In the 21st century, software is the invisible infrastructure of our daily lives
Q. Do you think there is awareness of the need to contribute to the maintenance of open source software? Or is more pedagogy needed?
R. The Internet works on a shared infrastructure that is not owned by anyone, but which we must take care of. Developers at Google, Microsoft or Meta use Python as much or more than their colleagues at a small startup in Barcelona or Berlin. This type of open software is a shared global resource, there is no commercial incentive to own it, because that would mean having to maintain it. This is the challenge: everyone needs it, but no one feels responsible for it. In addition to infrastructure, there are also open source products, although this is a different challenge that we do not face. In any case, open source products are increasingly attractive. When WhatsApp was acquired by Meta, many of my friends switched to Signal, which is open source, because they were not comfortable with WhatsApp’s data protection policy. I think that citizens will increasingly make decisions of this type: if two services are very similar, we prefer the safer one.
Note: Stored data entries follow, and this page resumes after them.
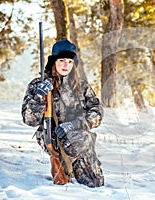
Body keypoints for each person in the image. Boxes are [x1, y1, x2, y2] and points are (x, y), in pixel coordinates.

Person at [21, 40, 104, 187]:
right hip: (52, 137)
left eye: (70, 61)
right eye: (61, 60)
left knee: (95, 183)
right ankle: (62, 164)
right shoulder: (38, 84)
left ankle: (69, 167)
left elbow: (97, 112)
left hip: (79, 139)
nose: (66, 65)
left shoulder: (82, 86)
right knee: (85, 137)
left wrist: (74, 124)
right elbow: (29, 120)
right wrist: (38, 97)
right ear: (54, 62)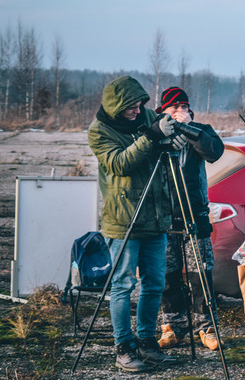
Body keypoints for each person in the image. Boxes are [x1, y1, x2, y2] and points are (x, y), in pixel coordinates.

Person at [87, 76, 179, 373]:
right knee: (123, 285)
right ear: (116, 107)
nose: (137, 112)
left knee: (154, 284)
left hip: (155, 216)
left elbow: (161, 124)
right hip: (123, 221)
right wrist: (152, 137)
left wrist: (173, 136)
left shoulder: (147, 115)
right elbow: (119, 164)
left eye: (140, 105)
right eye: (131, 107)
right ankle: (123, 347)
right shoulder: (99, 131)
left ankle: (147, 343)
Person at [153, 87, 225, 351]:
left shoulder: (200, 130)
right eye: (175, 108)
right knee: (167, 275)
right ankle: (173, 327)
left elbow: (214, 152)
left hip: (195, 216)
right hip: (164, 218)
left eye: (185, 107)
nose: (181, 112)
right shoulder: (156, 132)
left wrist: (189, 129)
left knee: (200, 275)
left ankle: (206, 328)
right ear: (164, 112)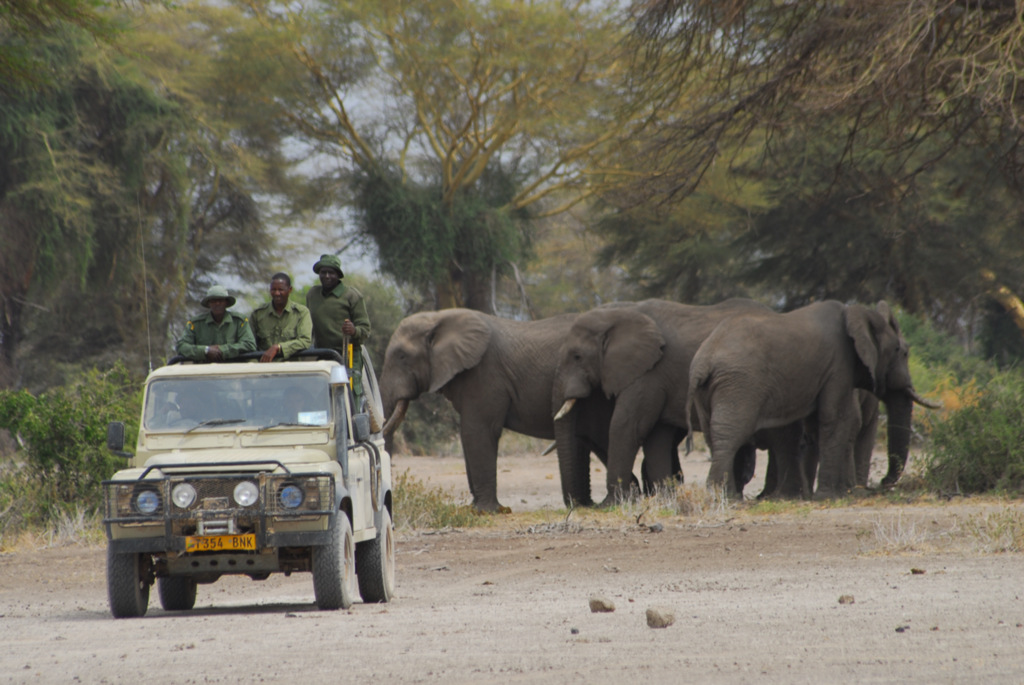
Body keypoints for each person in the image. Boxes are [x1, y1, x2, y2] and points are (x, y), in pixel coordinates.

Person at [305, 253, 371, 403]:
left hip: (348, 354)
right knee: (324, 396)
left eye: (331, 273)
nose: (327, 276)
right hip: (323, 353)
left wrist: (354, 330)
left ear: (338, 275)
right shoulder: (312, 295)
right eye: (323, 272)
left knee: (349, 396)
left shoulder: (352, 295)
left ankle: (353, 425)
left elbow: (365, 329)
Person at [175, 285, 256, 362]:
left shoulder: (239, 321)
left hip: (234, 370)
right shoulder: (195, 323)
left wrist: (223, 350)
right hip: (203, 371)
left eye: (220, 300)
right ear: (208, 303)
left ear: (226, 303)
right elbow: (181, 346)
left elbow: (249, 344)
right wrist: (206, 350)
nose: (217, 303)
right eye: (213, 300)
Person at [249, 272, 313, 363]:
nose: (277, 293)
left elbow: (305, 341)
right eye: (273, 290)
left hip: (291, 370)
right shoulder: (258, 314)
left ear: (289, 290)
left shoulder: (301, 313)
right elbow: (249, 344)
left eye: (281, 290)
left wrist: (278, 347)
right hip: (264, 370)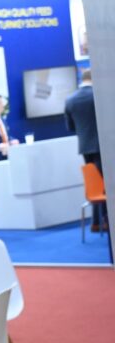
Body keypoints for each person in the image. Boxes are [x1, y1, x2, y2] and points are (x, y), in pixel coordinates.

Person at [65, 69, 106, 231]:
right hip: (104, 146)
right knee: (105, 184)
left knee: (95, 185)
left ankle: (97, 221)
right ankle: (101, 221)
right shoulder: (98, 94)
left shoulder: (70, 99)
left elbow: (70, 127)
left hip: (85, 147)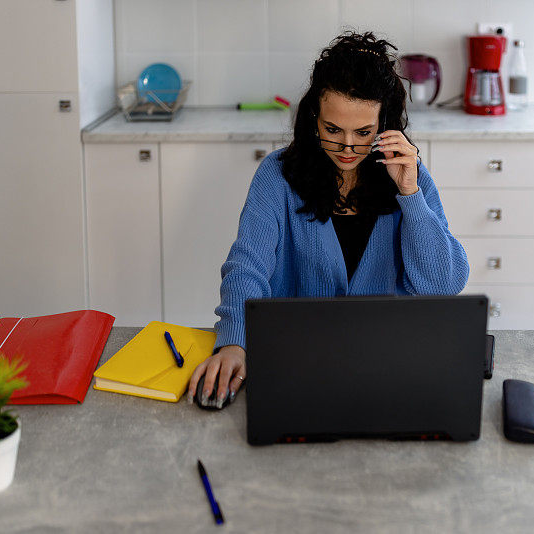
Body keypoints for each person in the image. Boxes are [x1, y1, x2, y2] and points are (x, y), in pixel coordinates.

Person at [188, 31, 469, 408]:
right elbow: (247, 265)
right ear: (312, 120)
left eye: (364, 132)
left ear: (385, 125)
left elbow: (443, 285)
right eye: (332, 130)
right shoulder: (277, 176)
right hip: (297, 366)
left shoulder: (409, 177)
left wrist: (411, 196)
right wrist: (235, 343)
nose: (348, 148)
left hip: (387, 368)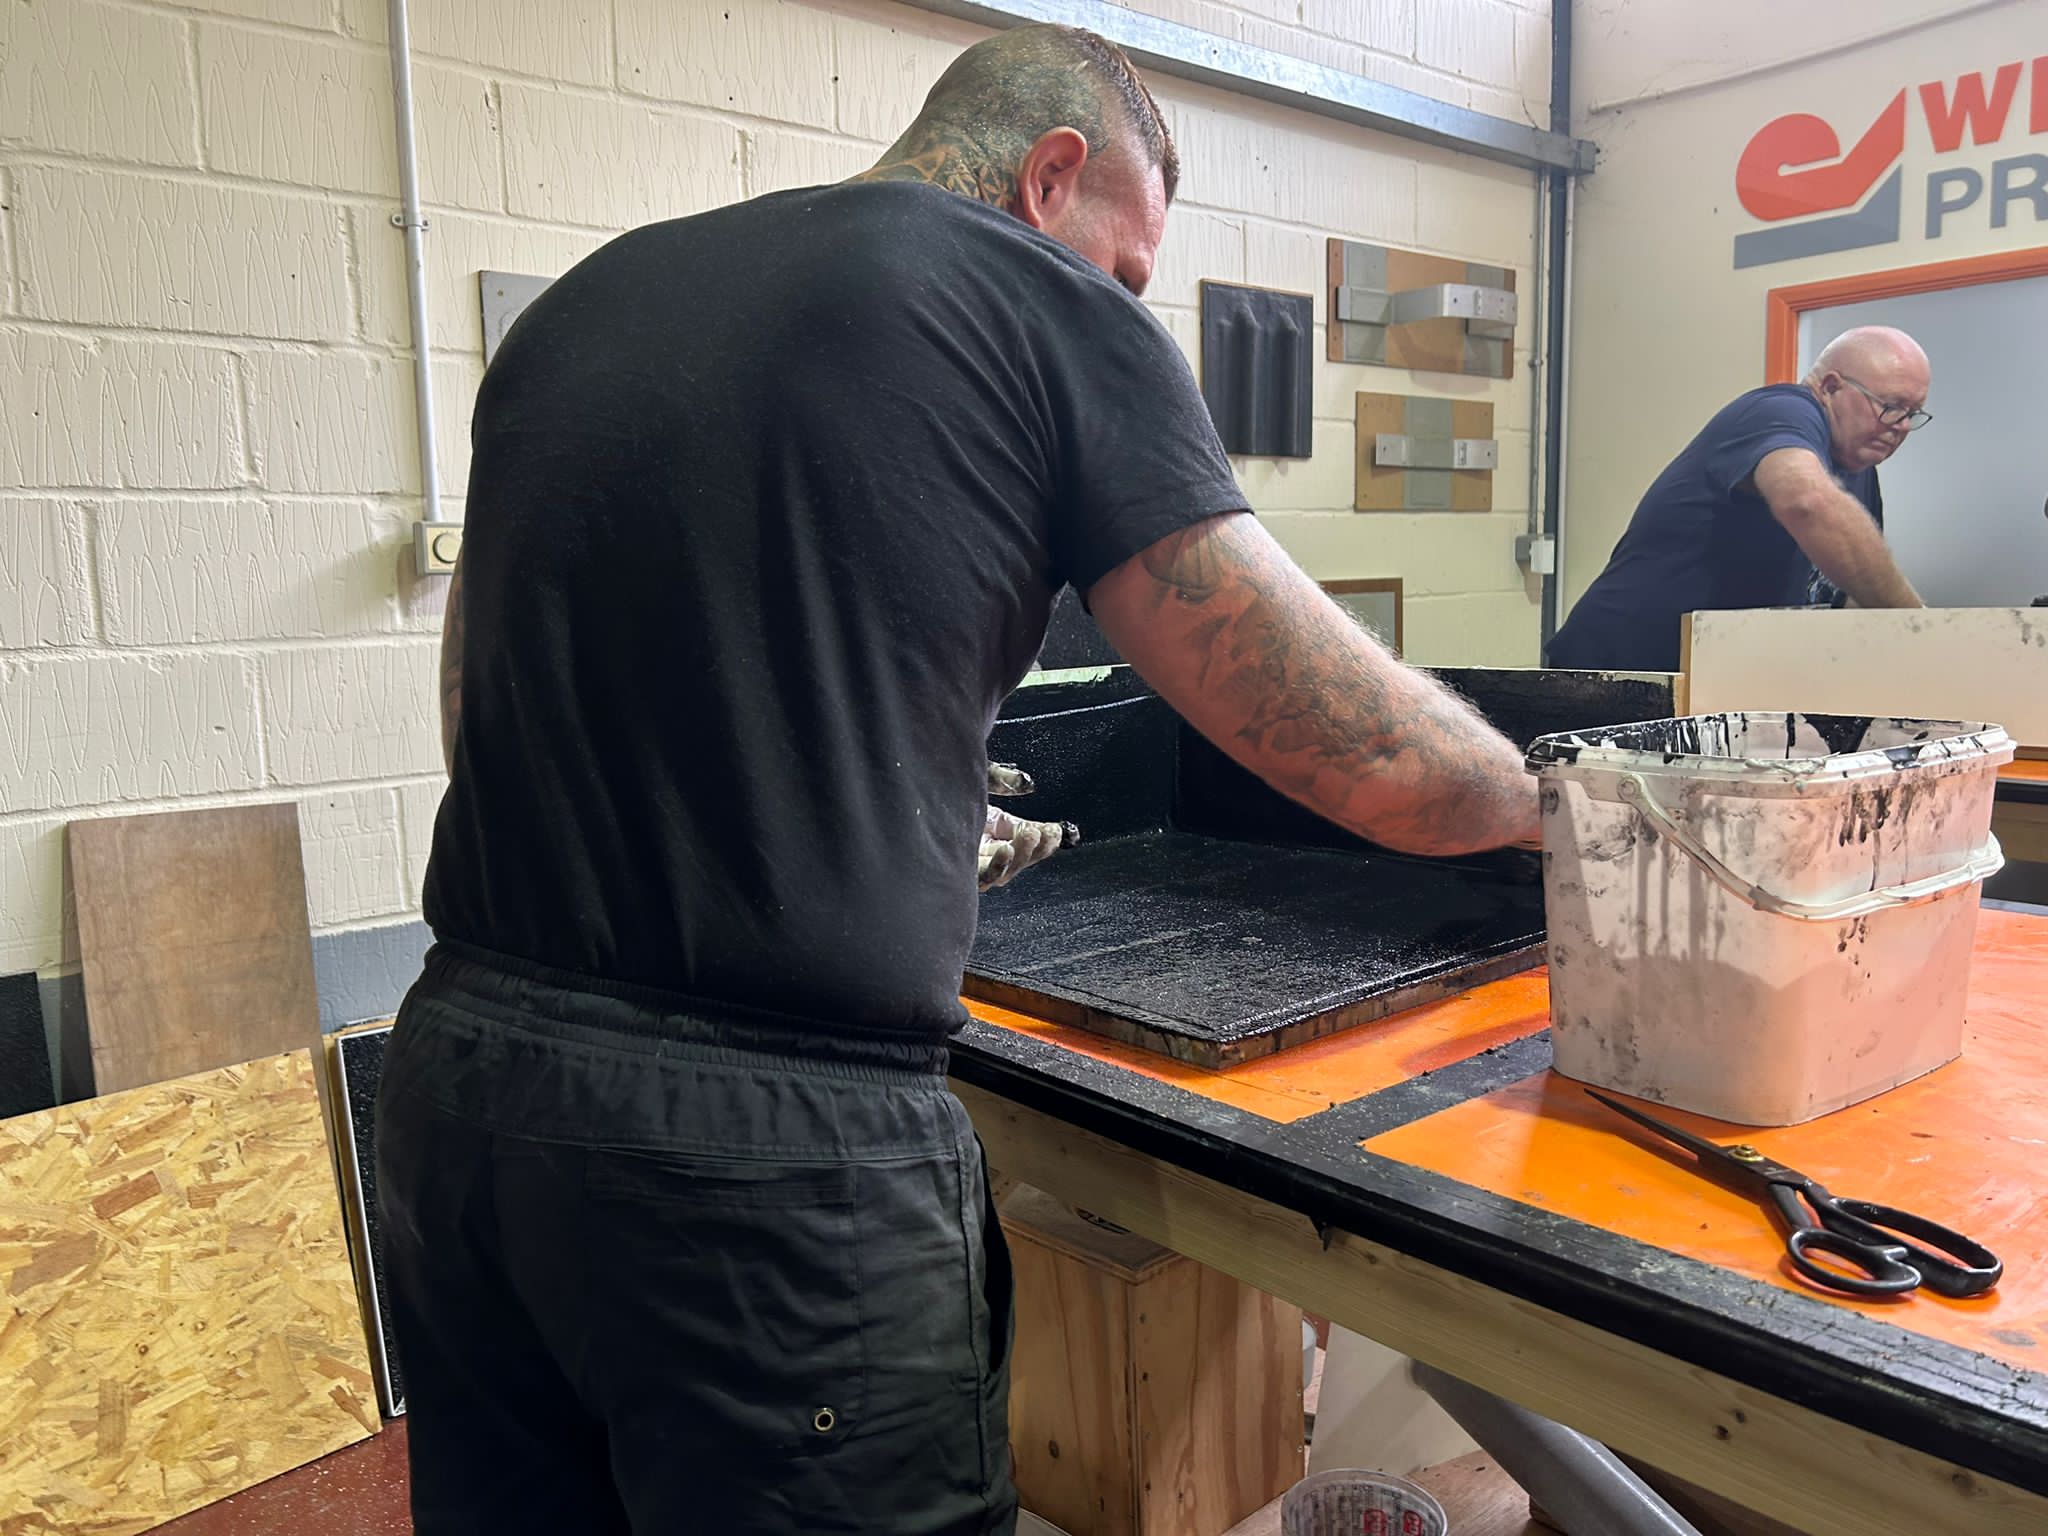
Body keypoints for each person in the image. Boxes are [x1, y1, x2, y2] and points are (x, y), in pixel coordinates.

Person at [377, 23, 1538, 1536]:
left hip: (462, 1091)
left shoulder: (583, 305)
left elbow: (478, 705)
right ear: (1052, 176)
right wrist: (1562, 802)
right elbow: (1353, 747)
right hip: (766, 1162)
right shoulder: (1038, 303)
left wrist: (862, 791)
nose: (1126, 297)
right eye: (1127, 263)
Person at [1547, 326, 1930, 672]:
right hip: (1616, 671)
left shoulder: (1859, 474)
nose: (1901, 427)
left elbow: (1854, 593)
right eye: (1890, 407)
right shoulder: (1784, 411)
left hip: (1712, 677)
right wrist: (1926, 631)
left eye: (1912, 414)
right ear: (1830, 388)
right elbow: (1806, 503)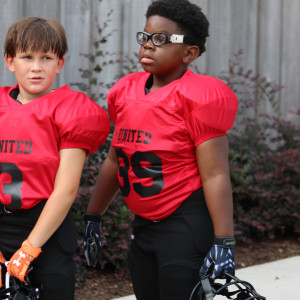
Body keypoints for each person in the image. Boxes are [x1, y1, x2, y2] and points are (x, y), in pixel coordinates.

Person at [84, 0, 238, 299]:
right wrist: (93, 215)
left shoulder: (199, 96)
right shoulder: (125, 91)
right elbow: (117, 160)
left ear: (189, 52)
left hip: (184, 223)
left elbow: (215, 174)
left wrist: (225, 240)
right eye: (145, 37)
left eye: (161, 39)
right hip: (143, 226)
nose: (148, 46)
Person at [0, 17, 110, 300]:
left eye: (46, 57)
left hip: (46, 229)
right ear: (10, 61)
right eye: (27, 57)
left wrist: (29, 249)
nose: (36, 67)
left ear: (60, 63)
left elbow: (66, 190)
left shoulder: (71, 111)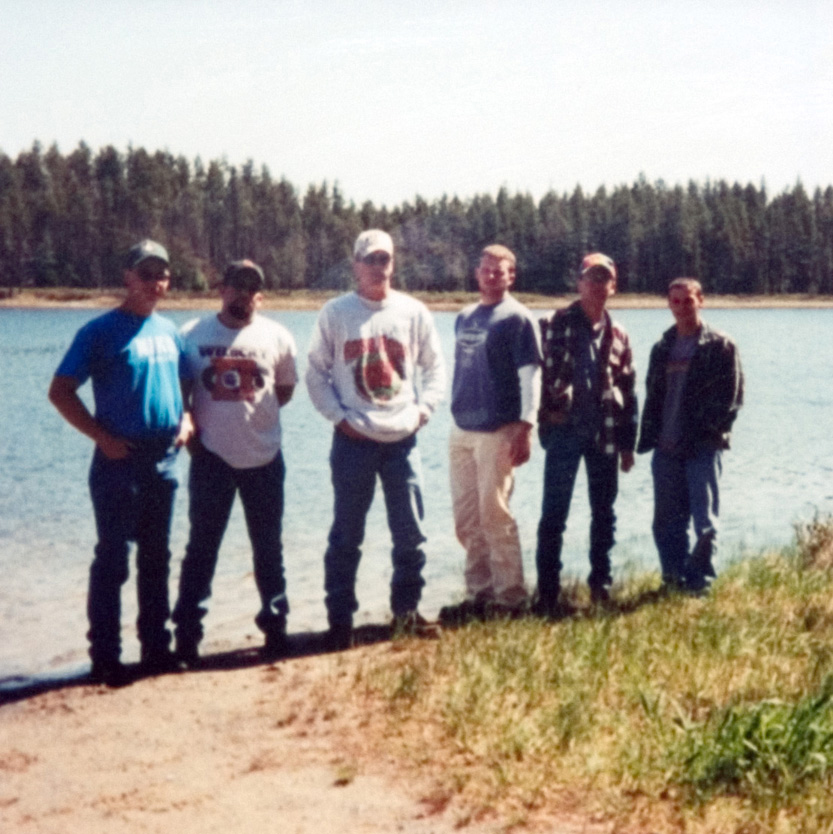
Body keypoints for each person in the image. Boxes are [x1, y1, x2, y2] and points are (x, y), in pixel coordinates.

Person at [48, 239, 191, 685]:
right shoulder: (99, 332)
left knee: (157, 559)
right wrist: (100, 436)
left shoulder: (169, 332)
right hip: (118, 460)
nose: (154, 283)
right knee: (112, 560)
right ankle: (105, 657)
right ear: (127, 278)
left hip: (164, 460)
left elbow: (186, 386)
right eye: (145, 274)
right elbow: (60, 391)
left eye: (162, 274)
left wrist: (186, 419)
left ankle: (155, 650)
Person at [306, 229, 446, 649]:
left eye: (384, 259)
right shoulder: (336, 313)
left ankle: (405, 612)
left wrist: (424, 410)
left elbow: (435, 369)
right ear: (355, 265)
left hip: (402, 440)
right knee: (346, 534)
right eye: (370, 260)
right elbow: (316, 373)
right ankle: (339, 621)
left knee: (410, 533)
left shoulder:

Q. What does open source contribute to the debate on reducing technology’s carbon footprint?
R. Open source software is reusable and can be adapted to each project. So we avoid people doing the same job multiple times. That’s why the industry is so interested: If you can save resources by using open source software, why develop it from scratch, knowing that the open source software is already the best there is?
Q. Do you think the EU should regulate the use of open source software in some way?
R. The answer varies for each of the sides of the triangle I mentioned earlier. If you look at civil society, each person chooses whether they want to use WhatsApp, Signal or something else. However, companies should understand that using a free common resource without contributing in return is not sustainable. As for the government, instead of buying licenses for proprietary programs, it should spend public money on open source, that is, what companies and individuals can use for free. It is more transparent, safer, because it has been reviewed and improved by the entire community, and reusable.